数ヶ月顔は見ていないが、今はどうしているのか。
「姫のこと、いっつも気にかけて大事にして、一般的かつ平均的な家庭の親ってもっと雑なところがあるけどな」
宮は茉莉花を姫と呼ぶ。大黒はその理由を知らないが、茉莉花は満更でもない様子だし深く追求しないことにしている。
「僕はあくまで、茉莉花さんを『お預かり』している身だからね」
「七年も育てりゃもう立派に『育て親』だと思うけどな」
宮の言葉に大黒は何とも言えない表情で首を横に振った。
大黒の様子に、長年この二人を見ていた宮は内心呆れる。
もっと緩く考えれば良いものを……。
大黒も茉莉花も、根が真面目過ぎるから、世間一般的に『普通』とは呼ばれないこの関係にどうしようもなく歪さを感じているのだ。
『そういう関係もあるよね』とは思えないのだ。
宮は内心面倒くせえなと思いながら、きょろりと部屋を見回す。
「そういや、姫は? どっかで拗ねてんのか?」
宮にそう問われて、大黒は思わず宮を見て、そして血の気がどっと引く。
「そっちに行ってないのか?」
「え」
大黒の言葉に、今度は宮も血の気が引く。
「ウチには来てない。

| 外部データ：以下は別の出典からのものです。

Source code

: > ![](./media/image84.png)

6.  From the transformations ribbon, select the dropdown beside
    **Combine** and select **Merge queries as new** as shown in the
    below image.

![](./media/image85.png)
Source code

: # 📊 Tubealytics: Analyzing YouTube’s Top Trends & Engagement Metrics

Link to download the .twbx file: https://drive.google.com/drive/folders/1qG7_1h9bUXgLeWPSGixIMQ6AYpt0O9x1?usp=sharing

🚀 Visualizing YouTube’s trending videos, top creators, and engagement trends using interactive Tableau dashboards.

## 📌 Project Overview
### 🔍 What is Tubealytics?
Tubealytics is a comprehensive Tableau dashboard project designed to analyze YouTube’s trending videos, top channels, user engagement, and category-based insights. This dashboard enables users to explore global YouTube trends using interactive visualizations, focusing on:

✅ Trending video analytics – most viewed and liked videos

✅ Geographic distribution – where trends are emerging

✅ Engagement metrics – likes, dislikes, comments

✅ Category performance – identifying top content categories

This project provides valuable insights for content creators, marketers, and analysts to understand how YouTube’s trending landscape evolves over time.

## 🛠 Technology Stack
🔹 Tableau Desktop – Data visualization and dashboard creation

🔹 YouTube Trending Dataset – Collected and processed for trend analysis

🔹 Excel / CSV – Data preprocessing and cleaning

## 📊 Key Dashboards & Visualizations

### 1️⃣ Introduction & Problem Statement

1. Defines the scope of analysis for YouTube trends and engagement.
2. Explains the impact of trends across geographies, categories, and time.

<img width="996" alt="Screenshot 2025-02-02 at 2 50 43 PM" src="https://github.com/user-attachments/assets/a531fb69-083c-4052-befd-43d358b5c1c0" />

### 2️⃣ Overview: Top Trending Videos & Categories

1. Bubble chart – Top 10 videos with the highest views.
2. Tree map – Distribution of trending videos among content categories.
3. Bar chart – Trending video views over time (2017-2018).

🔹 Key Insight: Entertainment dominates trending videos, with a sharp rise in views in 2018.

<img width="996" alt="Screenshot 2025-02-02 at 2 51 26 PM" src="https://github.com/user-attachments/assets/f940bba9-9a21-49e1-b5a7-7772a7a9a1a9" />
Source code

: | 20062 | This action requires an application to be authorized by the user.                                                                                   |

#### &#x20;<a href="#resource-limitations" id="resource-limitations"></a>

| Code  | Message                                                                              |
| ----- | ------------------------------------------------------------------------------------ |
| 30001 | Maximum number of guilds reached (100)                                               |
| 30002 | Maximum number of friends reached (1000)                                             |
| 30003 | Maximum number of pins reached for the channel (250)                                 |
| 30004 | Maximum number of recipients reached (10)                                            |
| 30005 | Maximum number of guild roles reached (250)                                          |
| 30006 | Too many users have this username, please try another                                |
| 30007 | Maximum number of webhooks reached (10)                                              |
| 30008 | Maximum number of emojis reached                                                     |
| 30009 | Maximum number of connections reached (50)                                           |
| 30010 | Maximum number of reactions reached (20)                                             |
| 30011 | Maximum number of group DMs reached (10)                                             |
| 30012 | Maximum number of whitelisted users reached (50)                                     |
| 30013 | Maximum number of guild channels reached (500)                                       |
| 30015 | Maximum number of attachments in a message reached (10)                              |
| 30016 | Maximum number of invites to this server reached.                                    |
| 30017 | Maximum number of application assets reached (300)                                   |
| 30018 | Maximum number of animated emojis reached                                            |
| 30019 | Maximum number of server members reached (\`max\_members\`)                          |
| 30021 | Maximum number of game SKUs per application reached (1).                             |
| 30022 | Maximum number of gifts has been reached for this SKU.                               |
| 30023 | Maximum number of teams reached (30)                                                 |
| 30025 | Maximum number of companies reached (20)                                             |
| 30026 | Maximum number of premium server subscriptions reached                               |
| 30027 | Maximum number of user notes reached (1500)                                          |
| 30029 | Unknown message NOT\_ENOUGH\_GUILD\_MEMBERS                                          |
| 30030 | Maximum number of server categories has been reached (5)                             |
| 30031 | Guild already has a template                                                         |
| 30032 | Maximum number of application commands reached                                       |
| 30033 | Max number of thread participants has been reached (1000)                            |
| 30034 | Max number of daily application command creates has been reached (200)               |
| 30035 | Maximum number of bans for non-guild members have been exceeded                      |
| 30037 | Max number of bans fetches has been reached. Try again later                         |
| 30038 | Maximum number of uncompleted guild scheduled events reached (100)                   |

いつの話だ?」
「十分くらい前」
大黒がそう言い切る前に、宮は玄関へと急ぐ。部屋を出ると、慌てて自分の部屋に戻るが、やはり茉莉花の姿はない。
大黒も宮の後を追いかけるように宮の部屋の前で待つが、出てきた宮の様子から彼女がいないのは明らかだった。
「十分ならまだこの辺りだろ。子供の足じゃあそう遠くは無理だ」
「茉莉花さんの足で行ける場所……学校、図書館、スーパー……よく遊ぶ友達の家」
「近いのは学校と図書館だな。俺は図書館の方行くから、お前は学校から行ってくれ」
「わかった」
二人は頷くとマンションの廊下を走り出した。